Supplied passage ->
BEGIN
Thursday, June 12, 2008

Fantàstico

An anonymous reader posted this comment to my recent rambling rumination on "reg-" words:

It's probably not news to you, but some people attribute the change of f-initial words to h in Spanish to contact with Euskera, which has no F sound. Though some disputing scholars mention that f->h sound changes are a fairly phenomenon across languages.

More salient F->H examples are hacer (to make or do, Catalan fer), hablar (to talk, Eng. fable), hijo (son, Port. filho), horno (oven, but Sp. infierno, hell), harina (flour, Catalan farina), hongo (mushroom, fungus), and hoja (leaf, Eng. (port)folio and Fr. feuille). One of the odd topics of my linguistics class that I remember vividly.

Actually, that was news to me (there's lots I don't know, believe me), because I didn't know that Basque--otherwise known as Euskara or Euskera--didn't have an "f" sound.

I know absolutely nothing about Spanish, but now that you've pointed out this category of words, I can easily see the relationship between them and the corresponding French, Italian, and Latin words. "Horno", for instance, is cognate to Italian "forno" and French "four". Today at work I saw the word "hilo", and I could instantly tell that it was related to French "fil", "thread" (a cousin to English "filament").

Looking through a Spanish-English lexicon, I see that "halconero" means "falcon", "hambre" is "hunger" (related to "famine" and "famish", from Latin "fames"), "hedor" is "stench" (English "fetor", from Latin "fetere", "to stink"), "hierro" is "iron" (French "fer", English "ferric") and on and on. And I had no idea!
END
Things to do ->
[a] According to the blog post on Spanish words, why do some people think contact with Euskera caused Spanish words beginning with f to shift to h?
[b] Copy out every row that contains the string "IFPE".
The rows that come next have no connection to the blog post.

Stored data ->
BEGIN
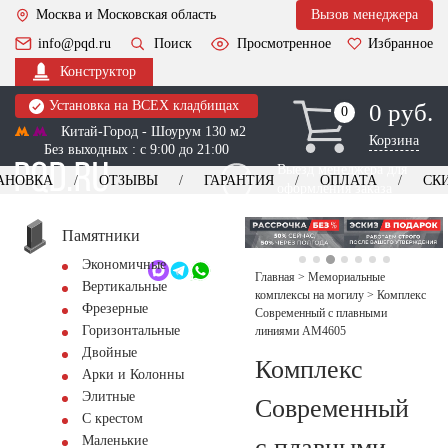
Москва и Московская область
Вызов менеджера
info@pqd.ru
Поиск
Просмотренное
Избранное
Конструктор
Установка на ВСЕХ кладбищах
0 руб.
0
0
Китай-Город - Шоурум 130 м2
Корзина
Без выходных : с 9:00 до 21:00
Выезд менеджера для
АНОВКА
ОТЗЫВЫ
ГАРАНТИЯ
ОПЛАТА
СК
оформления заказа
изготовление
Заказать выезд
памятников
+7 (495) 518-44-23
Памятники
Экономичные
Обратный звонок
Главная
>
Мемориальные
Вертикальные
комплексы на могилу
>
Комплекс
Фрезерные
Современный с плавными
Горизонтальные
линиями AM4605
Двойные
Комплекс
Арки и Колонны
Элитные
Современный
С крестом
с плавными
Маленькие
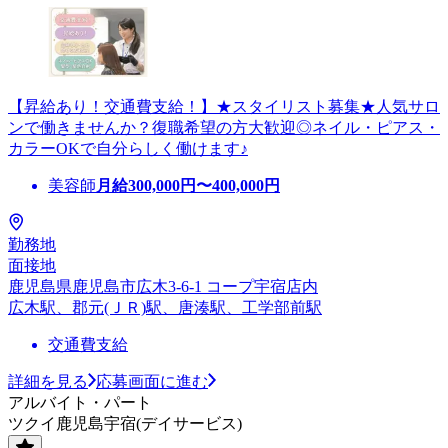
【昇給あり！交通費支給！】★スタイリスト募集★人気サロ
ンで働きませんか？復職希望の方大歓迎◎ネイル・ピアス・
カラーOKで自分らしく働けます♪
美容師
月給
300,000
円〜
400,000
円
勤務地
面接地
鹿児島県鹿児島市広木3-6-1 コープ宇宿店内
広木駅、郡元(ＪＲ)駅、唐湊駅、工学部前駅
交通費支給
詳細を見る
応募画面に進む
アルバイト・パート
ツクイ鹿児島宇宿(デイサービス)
END
BEGIN
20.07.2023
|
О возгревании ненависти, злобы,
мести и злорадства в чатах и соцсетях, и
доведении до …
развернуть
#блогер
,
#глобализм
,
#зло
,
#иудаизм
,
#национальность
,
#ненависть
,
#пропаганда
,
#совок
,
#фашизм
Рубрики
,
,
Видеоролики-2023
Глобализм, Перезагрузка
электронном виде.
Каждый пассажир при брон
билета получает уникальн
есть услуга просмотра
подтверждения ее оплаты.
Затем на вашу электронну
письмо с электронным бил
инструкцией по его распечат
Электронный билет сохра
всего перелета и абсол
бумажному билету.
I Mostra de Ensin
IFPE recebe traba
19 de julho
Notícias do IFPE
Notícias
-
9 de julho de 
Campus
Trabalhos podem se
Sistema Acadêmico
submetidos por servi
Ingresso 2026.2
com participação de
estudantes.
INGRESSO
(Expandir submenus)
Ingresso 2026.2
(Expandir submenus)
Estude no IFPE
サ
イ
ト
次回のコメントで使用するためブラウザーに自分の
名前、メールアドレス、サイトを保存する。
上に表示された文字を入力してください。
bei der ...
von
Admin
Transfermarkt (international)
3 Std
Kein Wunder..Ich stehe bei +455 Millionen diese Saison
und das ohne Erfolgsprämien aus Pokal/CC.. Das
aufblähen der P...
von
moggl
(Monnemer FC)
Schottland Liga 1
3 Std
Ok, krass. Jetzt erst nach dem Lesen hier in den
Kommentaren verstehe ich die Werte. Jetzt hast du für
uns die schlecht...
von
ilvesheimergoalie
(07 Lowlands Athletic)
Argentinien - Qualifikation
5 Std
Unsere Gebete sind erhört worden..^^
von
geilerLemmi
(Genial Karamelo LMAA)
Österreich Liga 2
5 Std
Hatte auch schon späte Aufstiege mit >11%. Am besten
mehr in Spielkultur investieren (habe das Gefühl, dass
END
Exercise responses ->
[a] Some people hold this view because Euskera has no F sound.

[b]
IFPE recebe traba
Notícias do IFPE
Estude no IFPE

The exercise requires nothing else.